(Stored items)
○ ○ ○ ○ ○
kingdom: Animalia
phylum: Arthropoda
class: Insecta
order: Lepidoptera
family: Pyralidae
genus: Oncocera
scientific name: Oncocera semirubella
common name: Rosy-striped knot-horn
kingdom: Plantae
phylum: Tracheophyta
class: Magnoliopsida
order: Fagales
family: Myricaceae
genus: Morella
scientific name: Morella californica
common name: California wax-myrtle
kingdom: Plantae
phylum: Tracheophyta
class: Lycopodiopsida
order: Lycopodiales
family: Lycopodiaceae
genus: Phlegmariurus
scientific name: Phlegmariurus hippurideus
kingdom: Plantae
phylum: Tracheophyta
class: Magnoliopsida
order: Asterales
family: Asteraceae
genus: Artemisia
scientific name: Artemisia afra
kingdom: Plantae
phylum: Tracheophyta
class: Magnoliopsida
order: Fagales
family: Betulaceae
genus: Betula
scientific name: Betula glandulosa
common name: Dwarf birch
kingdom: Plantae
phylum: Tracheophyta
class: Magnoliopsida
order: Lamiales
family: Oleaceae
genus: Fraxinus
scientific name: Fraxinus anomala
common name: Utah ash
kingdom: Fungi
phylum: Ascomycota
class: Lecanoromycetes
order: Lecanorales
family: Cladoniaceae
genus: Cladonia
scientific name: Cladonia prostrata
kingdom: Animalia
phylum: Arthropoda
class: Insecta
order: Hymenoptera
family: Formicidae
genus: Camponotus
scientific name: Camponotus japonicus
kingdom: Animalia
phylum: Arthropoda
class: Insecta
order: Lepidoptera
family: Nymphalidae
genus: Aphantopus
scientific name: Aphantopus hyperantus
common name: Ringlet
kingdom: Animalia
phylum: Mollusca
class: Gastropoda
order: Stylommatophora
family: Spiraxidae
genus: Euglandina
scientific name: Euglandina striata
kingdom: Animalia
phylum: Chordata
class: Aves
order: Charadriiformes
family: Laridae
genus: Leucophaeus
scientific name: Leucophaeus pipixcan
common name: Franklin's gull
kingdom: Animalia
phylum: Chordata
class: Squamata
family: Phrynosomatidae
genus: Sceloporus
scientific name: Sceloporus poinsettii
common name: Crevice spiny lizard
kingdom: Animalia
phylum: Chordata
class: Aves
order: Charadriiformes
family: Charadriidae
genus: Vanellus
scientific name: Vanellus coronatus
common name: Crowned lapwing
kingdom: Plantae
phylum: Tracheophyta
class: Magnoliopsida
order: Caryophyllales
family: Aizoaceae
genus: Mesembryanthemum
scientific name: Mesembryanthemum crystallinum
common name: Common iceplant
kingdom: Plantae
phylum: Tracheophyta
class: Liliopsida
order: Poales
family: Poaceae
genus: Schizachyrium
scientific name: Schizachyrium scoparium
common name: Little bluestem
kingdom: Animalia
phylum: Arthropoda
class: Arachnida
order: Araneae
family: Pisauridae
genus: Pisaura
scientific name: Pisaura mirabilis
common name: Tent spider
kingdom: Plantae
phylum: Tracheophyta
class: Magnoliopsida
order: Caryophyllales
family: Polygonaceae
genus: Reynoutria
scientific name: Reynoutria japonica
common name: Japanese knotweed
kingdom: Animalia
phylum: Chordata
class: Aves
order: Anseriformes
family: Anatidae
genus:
○ ○ ○ ○ ○
◆ Challenge:
Reproduce the listing above, changing every "common name" to "vernacular name" and leaving all other text unchanged.

◆ Written solution:
kingdom: Animalia
phylum: Arthropoda
class: Insecta
order: Lepidoptera
family: Pyralidae
genus: Oncocera
scientific name: Oncocera semirubella
vernacular name: Rosy-striped knot-horn
kingdom: Plantae
phylum: Tracheophyta
class: Magnoliopsida
order: Fagales
family: Myricaceae
genus: Morella
scientific name: Morella californica
vernacular name: California wax-myrtle
kingdom: Plantae
phylum: Tracheophyta
class: Lycopodiopsida
order: Lycopodiales
family: Lycopodiaceae
genus: Phlegmariurus
scientific name: Phlegmariurus hippurideus
kingdom: Plantae
phylum: Tracheophyta
class: Magnoliopsida
order: Asterales
family: Asteraceae
genus: Artemisia
scientific name: Artemisia afra
kingdom: Plantae
phylum: Tracheophyta
class: Magnoliopsida
order: Fagales
family: Betulaceae
genus: Betula
scientific name: Betula glandulosa
vernacular name: Dwarf birch
kingdom: Plantae
phylum: Tracheophyta
class: Magnoliopsida
order: Lamiales
family: Oleaceae
genus: Fraxinus
scientific name: Fraxinus anomala
vernacular name: Utah ash
kingdom: Fungi
phylum: Ascomycota
class: Lecanoromycetes
order: Lecanorales
family: Cladoniaceae
genus: Cladonia
scientific name: Cladonia prostrata
kingdom: Animalia
phylum: Arthropoda
class: Insecta
order: Hymenoptera
family: Formicidae
genus: Camponotus
scientific name: Camponotus japonicus
kingdom: Animalia
phylum: Arthropoda
class: Insecta
order: Lepidoptera
family: Nymphalidae
genus: Aphantopus
scientific name: Aphantopus hyperantus
vernacular name: Ringlet
kingdom: Animalia
phylum: Mollusca
class: Gastropoda
order: Stylommatophora
family: Spiraxidae
genus: Euglandina
scientific name: Euglandina striata
kingdom: Animalia
phylum: Chordata
class: Aves
order: Charadriiformes
family: Laridae
genus: Leucophaeus
scientific name: Leucophaeus pipixcan
vernacular name: Franklin's gull
kingdom: Animalia
phylum: Chordata
class: Squamata
family: Phrynosomatidae
genus: Sceloporus
scientific name: Sceloporus poinsettii
vernacular name: Crevice spiny lizard
kingdom: Animalia
phylum: Chordata
class: Aves
order: Charadriiformes
family: Charadriidae
genus: Vanellus
scientific name: Vanellus coronatus
vernacular name: Crowned lapwing
kingdom: Plantae
phylum: Tracheophyta
class: Magnoliopsida
order: Caryophyllales
family: Aizoaceae
genus: Mesembryanthemum
scientific name: Mesembryanthemum crystallinum
vernacular name: Common iceplant
kingdom: Plantae
phylum: Tracheophyta
class: Liliopsida
order: Poales
family: Poaceae
genus: Schizachyrium
scientific name: Schizachyrium scoparium
vernacular name: Little bluestem
kingdom: Animalia
phylum: Arthropoda
class: Arachnida
order: Araneae
family: Pisauridae
genus: Pisaura
scientific name: Pisaura mirabilis
vernacular name: Tent spider
kingdom: Plantae
phylum: Tracheophyta
class: Magnoliopsida
order: Caryophyllales
family: Polygonaceae
genus: Reynoutria
scientific name: Reynoutria japonica
vernacular name: Japanese knotweed
kingdom: Animalia
phylum: Chordata
class: Aves
order: Anseriformes
family: Anatidae
genus:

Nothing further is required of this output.